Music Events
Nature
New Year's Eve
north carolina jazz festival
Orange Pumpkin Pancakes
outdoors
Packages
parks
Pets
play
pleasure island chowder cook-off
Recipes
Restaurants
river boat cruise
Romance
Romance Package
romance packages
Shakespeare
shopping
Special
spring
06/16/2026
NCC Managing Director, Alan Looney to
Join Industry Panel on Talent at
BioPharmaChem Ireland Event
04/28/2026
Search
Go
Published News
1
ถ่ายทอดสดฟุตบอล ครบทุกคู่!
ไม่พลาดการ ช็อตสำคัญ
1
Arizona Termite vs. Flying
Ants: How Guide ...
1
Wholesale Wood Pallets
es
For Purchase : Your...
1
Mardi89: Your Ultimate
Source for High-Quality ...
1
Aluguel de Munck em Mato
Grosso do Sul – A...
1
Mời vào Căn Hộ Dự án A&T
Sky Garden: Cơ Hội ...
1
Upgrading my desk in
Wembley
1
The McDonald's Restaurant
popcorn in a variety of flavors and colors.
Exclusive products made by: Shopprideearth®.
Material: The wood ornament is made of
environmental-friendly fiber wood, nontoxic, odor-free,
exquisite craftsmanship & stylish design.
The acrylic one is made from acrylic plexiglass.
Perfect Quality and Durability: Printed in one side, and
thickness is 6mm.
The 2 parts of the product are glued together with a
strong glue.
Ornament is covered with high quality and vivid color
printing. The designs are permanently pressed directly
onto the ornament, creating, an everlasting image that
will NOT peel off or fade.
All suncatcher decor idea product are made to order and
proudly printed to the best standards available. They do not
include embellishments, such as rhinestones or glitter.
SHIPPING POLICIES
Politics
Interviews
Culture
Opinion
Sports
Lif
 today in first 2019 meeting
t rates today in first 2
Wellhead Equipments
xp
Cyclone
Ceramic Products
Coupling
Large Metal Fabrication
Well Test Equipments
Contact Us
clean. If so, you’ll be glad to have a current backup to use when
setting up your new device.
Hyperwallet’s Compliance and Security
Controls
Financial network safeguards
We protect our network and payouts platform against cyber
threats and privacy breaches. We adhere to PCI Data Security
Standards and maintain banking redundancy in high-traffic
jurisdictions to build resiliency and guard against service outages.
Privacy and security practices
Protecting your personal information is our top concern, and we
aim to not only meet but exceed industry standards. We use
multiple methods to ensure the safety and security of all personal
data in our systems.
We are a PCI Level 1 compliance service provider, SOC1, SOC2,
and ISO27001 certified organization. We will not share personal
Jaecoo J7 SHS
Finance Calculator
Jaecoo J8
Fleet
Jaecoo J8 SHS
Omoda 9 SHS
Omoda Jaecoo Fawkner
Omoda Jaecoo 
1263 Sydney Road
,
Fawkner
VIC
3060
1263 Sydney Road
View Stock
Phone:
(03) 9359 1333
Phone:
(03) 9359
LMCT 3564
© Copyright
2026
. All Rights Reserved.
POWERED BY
◇ ◇ ◇
**WORK REQUEST:** In the listing above, find the line containing "Exclusive products made by: Shopprideearth®." and the line containing "Standards and maintain", then retype both and every line between them exactly, with nothing else.

**EXERCISE ANSWER:**
Exclusive products made by: Shopprideearth®.
Material: The wood ornament is made of
environmental-friendly fiber wood, nontoxic, odor-free,
exquisite craftsmanship & stylish design.
The acrylic one is made from acrylic plexiglass.
Perfect Quality and Durability: Printed in one side, and
thickness is 6mm.
The 2 parts of the product are glued together with a
strong glue.
Ornament is covered with high quality and vivid color
printing. The designs are permanently pressed directly
onto the ornament, creating, an everlasting image that
will NOT peel off or fade.
All suncatcher decor idea product are made to order and
proudly printed to the best standards available. They do not
include embellishments, such as rhinestones or glitter.
SHIPPING POLICIES
Politics
Interviews
Culture
Opinion
Sports
Lif
 today in first 2019 meeting
t rates today in first 2
Wellhead Equipments
xp
Cyclone
Ceramic Products
Coupling
Large Metal Fabrication
Well Test Equipments
Contact Us
clean. If so, you’ll be glad to have a current backup to use when
setting up your new device.
Hyperwallet’s Compliance and Security
Controls
Financial network safeguards
We protect our network and payouts platform against cyber
threats and privacy breaches. We adhere to PCI Data Security
Standards and maintain banking redundancy in high-traffic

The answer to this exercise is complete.